BS EN ISO 15952:2018 pdf download – Soil quality – Effects of pollutants on juvenile land snails (Helicidae) – Determination of the effects on growth by soil contamination
4 Principle Juvenile land snails (usually Helix aspersa aspersa Müller) are exposed during a period of 28 d to test mixtures containing the test substance, preparation or matrix at different concentrations.
The test mixtures are freshly prepared and renewed every 7 d. According to the objectives of the study, the test mixtures may be prepared with artificial soil (see 6.3.2) or with a suitable natural soil (see 6.3.3). The snails are fed during the test with uncontaminated food. The effects on growth (biomass and shell diameter) and on survival are measured after 28 d of exposure (optionally, effects could be measured every 7 days during 28 d). The results obtained during testing are compared with those of a control to determine the NOEC or LOEC and to allow the estimation of the concentration which reduces the growth of the snails by 50 % within 28 d with respect to the fresh mass [EC 50,m (28 d)] and to the shell diameter [EC 50,d (28 days)] or other values of EC x .
If the concentrations selected result in lethal effects, the results obtained during testing are compared with those of a control and used for estimating the concentration which causes the death of 50 % of the snails [LC 50 (28 d)]. For particular applications, various parameters (EC x , NOEC, LOEC, LC 50 ) can be determined (optional) after exposure periods lower than 28 d (7 d, 14 d or 21 d). The test is conducted in two stages:
— a preliminary test intended to indicate both the non-observed effect concentration, NOEC, and the complete growth inhibition. The resulting dose-response relationship is important for the proper design of the definitive test;
— a definitive test specifying the concentrations which cause between 10 % and 90 % of growth inhibition. It is not necessary to perform a final test where the preliminary test has not revealed any inhibitory effects at the maximum concentration tested.
5 Test environment
The test shall be carried out at a temperature of (20 ± 2) °C under a day-night photoperiod of 18 h to 6 h. The illumination intensity (artificial light of daylight type), without any natural light in the test containers shall be 50 to 100 lx.
6 Reagents
6.1 Water, of purity at least deionized.
6.2 Biological material. Test organisms shall be juvenile snails. The recommended species is Helix aspersa aspersa Müller (also known as Cantareus aspersus and Cornu aspersum) which shall be 3 to 5 weeks old, having a mean fresh mass of (1 ± 0,3) g and a shell diameter of (15,5 ± 1) mm. NOTE The use of some other genus and/or species of Helicidae is possible (see examples and conditions in Annex G). The snails shall be selected from synchronous breeding in order to form a population as homogeneous as possible with respect to size, mass and age. The breeding techniques for snails are described in Annex B. After a nursery period (3 to 5 weeks, see Annex B), the young snails shall be used after at least 1 week of aestivation and no more than 5 months. The aestivation is carried out in round wooden boxes (approximately 12 cm in diameter and 4 cm in height), with the snails under dry conditions, at a temperature of 17 °C to 20 °C.
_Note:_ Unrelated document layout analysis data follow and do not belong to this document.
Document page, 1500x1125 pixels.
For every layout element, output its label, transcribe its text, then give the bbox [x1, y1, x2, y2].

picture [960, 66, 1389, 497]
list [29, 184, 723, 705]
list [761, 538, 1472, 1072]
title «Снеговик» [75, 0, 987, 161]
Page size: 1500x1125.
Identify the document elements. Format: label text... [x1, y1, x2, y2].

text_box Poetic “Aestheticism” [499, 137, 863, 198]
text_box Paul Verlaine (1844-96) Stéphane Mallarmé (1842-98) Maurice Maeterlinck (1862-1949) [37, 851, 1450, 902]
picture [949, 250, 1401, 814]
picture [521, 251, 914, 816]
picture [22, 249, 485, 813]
Two to three days before starting the test, snails shall be woken by spraying water (6.1) into the boxes used for aestivation. The proportion of snails not woken shall be less than 10 %. As soon as they have resumed activity (snails not stuck to the walls of the box and which are beginning to move about), the snails shall be transferred to a test container (7.1) that has been moistened with water (6.1). The bottom of this box either is covered with absorbent paper that has also been moistened, or can contain some test substrate (6.3) moistened to 50 % to 60 % of its water-holding capacity. Between waking and the start of the test (2 d to 3 d), the snails shall be fed (6.4).